[Start of section]

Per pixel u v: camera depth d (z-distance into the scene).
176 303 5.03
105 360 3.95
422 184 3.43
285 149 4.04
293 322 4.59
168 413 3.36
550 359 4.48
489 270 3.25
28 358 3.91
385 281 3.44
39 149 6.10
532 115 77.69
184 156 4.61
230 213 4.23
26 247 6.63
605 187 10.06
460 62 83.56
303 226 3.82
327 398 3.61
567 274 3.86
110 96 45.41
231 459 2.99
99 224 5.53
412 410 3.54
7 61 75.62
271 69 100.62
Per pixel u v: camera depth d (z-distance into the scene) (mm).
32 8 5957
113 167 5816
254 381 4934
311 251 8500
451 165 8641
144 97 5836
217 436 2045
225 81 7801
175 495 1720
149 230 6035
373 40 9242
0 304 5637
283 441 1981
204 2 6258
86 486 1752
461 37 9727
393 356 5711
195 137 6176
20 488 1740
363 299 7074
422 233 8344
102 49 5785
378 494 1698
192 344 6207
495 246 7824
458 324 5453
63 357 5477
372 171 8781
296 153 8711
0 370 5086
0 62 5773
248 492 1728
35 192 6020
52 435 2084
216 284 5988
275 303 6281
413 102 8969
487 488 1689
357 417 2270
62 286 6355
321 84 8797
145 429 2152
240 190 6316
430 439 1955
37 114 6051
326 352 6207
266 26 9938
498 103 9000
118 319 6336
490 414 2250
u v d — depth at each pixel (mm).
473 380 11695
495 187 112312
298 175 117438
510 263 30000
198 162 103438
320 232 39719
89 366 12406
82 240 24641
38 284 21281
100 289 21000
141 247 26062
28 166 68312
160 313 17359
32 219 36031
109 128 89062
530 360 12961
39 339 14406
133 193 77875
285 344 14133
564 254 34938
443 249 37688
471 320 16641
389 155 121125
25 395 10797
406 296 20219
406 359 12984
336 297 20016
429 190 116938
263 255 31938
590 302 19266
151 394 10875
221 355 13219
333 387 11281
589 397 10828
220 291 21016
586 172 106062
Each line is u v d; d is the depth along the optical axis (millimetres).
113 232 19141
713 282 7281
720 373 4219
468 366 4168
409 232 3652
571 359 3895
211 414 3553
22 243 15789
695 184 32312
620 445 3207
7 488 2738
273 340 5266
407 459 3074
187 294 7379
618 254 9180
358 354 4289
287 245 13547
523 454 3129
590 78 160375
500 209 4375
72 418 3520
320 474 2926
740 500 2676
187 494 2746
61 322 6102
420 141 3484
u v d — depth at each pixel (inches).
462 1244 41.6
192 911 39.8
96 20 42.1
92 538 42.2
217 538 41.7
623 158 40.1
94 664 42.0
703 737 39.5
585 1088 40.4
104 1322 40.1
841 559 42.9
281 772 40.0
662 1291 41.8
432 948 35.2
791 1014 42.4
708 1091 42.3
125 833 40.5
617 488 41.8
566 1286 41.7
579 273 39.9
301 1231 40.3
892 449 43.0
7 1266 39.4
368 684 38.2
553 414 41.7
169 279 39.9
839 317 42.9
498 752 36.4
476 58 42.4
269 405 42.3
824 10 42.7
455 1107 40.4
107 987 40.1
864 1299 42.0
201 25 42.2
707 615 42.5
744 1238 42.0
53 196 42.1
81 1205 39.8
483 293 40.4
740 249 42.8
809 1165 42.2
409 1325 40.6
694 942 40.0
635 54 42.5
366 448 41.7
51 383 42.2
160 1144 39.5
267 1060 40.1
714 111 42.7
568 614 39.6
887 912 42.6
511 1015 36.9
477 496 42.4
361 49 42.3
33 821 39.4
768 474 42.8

[End of section]

_Problem_
Each record shown above must be reproduced exactly.

_Task output_
Per pixel u v: camera depth d (z-distance into the scene).
176 303 5.03
105 360 3.95
422 184 3.43
285 149 4.04
293 322 4.59
168 413 3.36
550 359 4.48
489 270 3.25
28 358 3.91
385 281 3.44
39 149 6.10
532 115 77.69
184 156 4.61
230 213 4.23
26 247 6.63
605 187 10.06
460 62 83.56
303 226 3.82
327 398 3.61
567 274 3.86
110 96 45.41
231 459 2.99
99 224 5.53
412 410 3.54
7 61 75.62
271 69 100.62
Per pixel u v: camera depth d (z-distance into the scene) (mm).
32 8 5957
113 167 5816
254 381 4934
311 251 8500
451 165 8641
144 97 5836
217 436 2045
225 81 7801
175 495 1720
149 230 6035
373 40 9242
0 304 5637
283 441 1981
204 2 6258
86 486 1752
461 37 9727
393 356 5711
195 137 6176
20 488 1740
363 299 7074
422 233 8344
102 49 5785
378 494 1698
192 344 6207
495 246 7824
458 324 5453
63 357 5477
372 171 8781
296 153 8711
0 370 5086
0 62 5773
248 492 1728
35 192 6020
52 435 2084
216 284 5988
275 303 6281
413 102 8969
487 488 1689
357 417 2270
62 286 6355
321 84 8797
145 429 2152
240 190 6316
430 439 1955
37 114 6051
326 352 6207
266 26 9938
498 103 9000
118 319 6336
490 414 2250
u v d — depth at each pixel (mm).
473 380 11695
495 187 112312
298 175 117438
510 263 30000
198 162 103438
320 232 39719
89 366 12406
82 240 24641
38 284 21281
100 289 21000
141 247 26062
28 166 68312
160 313 17359
32 219 36031
109 128 89062
530 360 12961
39 339 14406
133 193 77875
285 344 14133
564 254 34938
443 249 37688
471 320 16641
389 155 121125
25 395 10797
406 296 20219
406 359 12984
336 297 20016
429 190 116938
263 255 31938
590 302 19266
151 394 10875
221 355 13219
333 387 11281
589 397 10828
220 291 21016
586 172 106062
Each line is u v d; d is the depth along the optical axis (millimetres).
113 232 19141
713 282 7281
720 373 4219
468 366 4168
409 232 3652
571 359 3895
211 414 3553
22 243 15789
695 184 32312
620 445 3207
7 488 2738
273 340 5266
407 459 3074
187 294 7379
618 254 9180
358 354 4289
287 245 13547
523 454 3129
590 78 160375
500 209 4375
72 418 3520
320 474 2926
740 500 2676
187 494 2746
61 322 6102
420 141 3484
u v d — depth at each pixel (inches).
462 1244 41.6
192 911 39.8
96 20 42.1
92 538 42.2
217 538 41.7
623 158 40.1
94 664 42.0
703 737 39.5
585 1088 40.4
104 1322 40.1
841 559 42.9
281 772 40.0
662 1291 41.8
432 948 35.2
791 1014 42.4
708 1091 42.3
125 833 40.5
617 488 41.8
566 1286 41.7
579 273 39.9
301 1231 40.3
892 449 43.0
7 1266 39.4
368 684 38.2
553 414 41.7
169 279 39.9
839 317 42.9
498 752 36.4
476 58 42.4
269 405 42.3
824 10 42.7
455 1107 40.4
107 987 40.1
864 1299 42.0
201 25 42.2
707 615 42.5
744 1238 42.0
53 196 42.1
81 1205 39.8
483 293 40.4
740 249 42.8
809 1165 42.2
409 1325 40.6
694 942 40.0
635 54 42.5
366 448 41.7
51 383 42.2
160 1144 39.5
267 1060 40.1
714 111 42.7
568 614 39.6
887 912 42.6
511 1015 36.9
477 496 42.4
361 49 42.3
33 821 39.4
768 474 42.8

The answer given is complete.